Norm EN 1337 deel 3 (elastomeeropleggingen) maakt onderscheid in verschillende typen brugopleggingen. Twee daarvan zijn glijopleggingen. De eisen waaraan deze zogenoemde types D en E moeten voldoen zijn nauw omschreven. Een fabrikant moet voor elk van beide typen apart gecertificeerd zijn om ze te mogen produceren. Wat is het verschil? Wanneer mag of moet een type D of een type E worden toegepast? Welke eisen gelden voor het glijoppervlak?

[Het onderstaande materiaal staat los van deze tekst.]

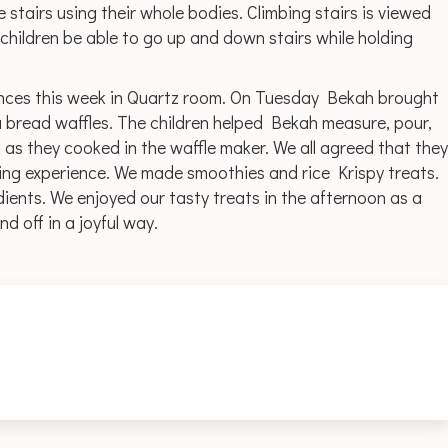
 stairs using their whole bodies. Climbing stairs is viewed
children be able to go up and down stairs while holding
ences this week in Quartz room. On Tuesday Bekah brought
 bread waffles. The children helped Bekah measure, pour,
as they cooked in the waffle maker. We all agreed that they
ng experience. We made smoothies and rice Krispy treats.
ients. We enjoyed our tasty treats in the afternoon as a
d off in a joyful way.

Type D is een met tenminste twee lagen staal gewapende oplegging (type B) met daarop een polytetrafluoretheen (PTFE) glijlaag die middels vulkanisatie aan het elastomeer is verbonden. De glijlaag is 1,5 tot 2,5 mm dik en wordt al dan niet voorzien van smeerkuiltjes. Type E is eveneens een staal gewapende oplegging met één dikke staalplaat aan de buitenzijde (type B/C) waarin het PTFE is verzonken. Het is 5 tot 8 mm dik en steekt voor iets minder dan de helft boven de staalplaat uit. Bij een type E wordt het PTFE altijd voorzien van smeerkuiltjes. De glijplaat is bij beide types gelijk. Deze bestaat uit een dunne laag gepolijst corrosievast staal op een dragende ondergrond. De verschillende staalplaten mogen door middel van vulkanisatie, verlijming of bouten met elkaar worden verbonden.

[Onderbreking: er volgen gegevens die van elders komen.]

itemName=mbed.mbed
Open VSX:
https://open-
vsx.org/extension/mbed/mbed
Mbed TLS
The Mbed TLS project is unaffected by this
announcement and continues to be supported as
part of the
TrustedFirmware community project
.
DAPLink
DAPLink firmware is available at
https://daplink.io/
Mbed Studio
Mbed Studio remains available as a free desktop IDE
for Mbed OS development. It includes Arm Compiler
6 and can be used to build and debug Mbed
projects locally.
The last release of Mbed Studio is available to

Wanneer wordt nu gekozen voor het ene of het andere type? In de Engelstalige versie van de 1337‑3:2005, zoals die in Nederland en België wordt gebruikt, vinden we in § 4.4.4 dat type D alleen zal worden gebruikt (… shall only be used …) bij onomkeerbare bewegingen als krimp en kruip (zie ook EN 1337-2 § 6.2.2). De Duitstalige editie is voor zover mogelijk nog dwingender: … sind ausschließlich zur Aufnahme bleibender Formveränderungen … . Ook de Franse versie is eenduidig terwijl in Frankrijk naar verluid toch vaak type D wordt toegepast. Het al dan niet verplichtende advies is om type D alleen toe te passen bij een eenmalige translatie (bijvoorbeeld bij krimp of naspannen van het brugdek) en type E bij terugkerende lengteveranderingen.
De dimensioneringsmethode uit de norm geldt voor vaste elastisch vervormbare opleggingen maar niet voor glijopleggingen. Daar valt daar echter een mouw aan te passen. Alvorens de glijplaat over het PTFE zal schuiven, zal eerst de statische wrijving moeten worden overwonnen. De oplegging zal onder invloed van lengteverandering van het brugdek dus eerst elastisch vervormen totdat de reactiekracht groter is dan wrijving. Het rubber veert dan terug en de glijplaat beweegt over het PTFE. Door dit krachtenspel te herleiden tot een vervorming, kan de oplegging worden gedimensioneerd.
De PTFE-laag moet worden gemaakt uit zuiver gesinterd polyfluorethyleen zonder gebruik van regeneraten of vulstoffen. De tegenspeler, de glijplaat, wordt gefabriceerd uit koudgewalst corrosievast staal kwaliteit 1.4401+2B of 1.4404+2B volgens EN 10088-2. Het oppervlak moet worden geslepen en gepolijst tot een in § 5.4.2 van deel 2 van de norm aangegeven spiegelglad niveau met een bepaalde oppervlaktehardheid.
De laagste wrijvingscoëfficiënten worden verkregen met PTFE met smeerkuiltjes. De in de holtes opgeslagen voorraad vet zorgt voor smering op de lange termijn. Ook als geen smeerkuiltjes zijn aangebracht bij een type D moet het glijvlak zijn ingevet.
De glijplaat als geheel moet voldoende star zijn. In § 6.9.4. van deel 2 van de norm zijn daarom eisen gesteld aan de dikte van de draagplaat. Deze is afhankelijk van de lengte en breedte van de rubber kern van de oplegging en dient tenminste 10 mm te zijn.
Tenslotte vinden we in § 5.4 van deel 1 van de norm eisen ten aanzien van de lengte en breedte van de glijplaat. Deze moet in beide bewegingsrichtingen ± 20 mm langer zijn dan de kern bij een minimale totale beweging van ± 50 mm in de overspanningsrichting en ± 20 mm in dwarsrichting, tenzij een aanslag aanwezig is. De eis geldt, vreemd genoeg, echter niet voor gewapend rubber opleggingen.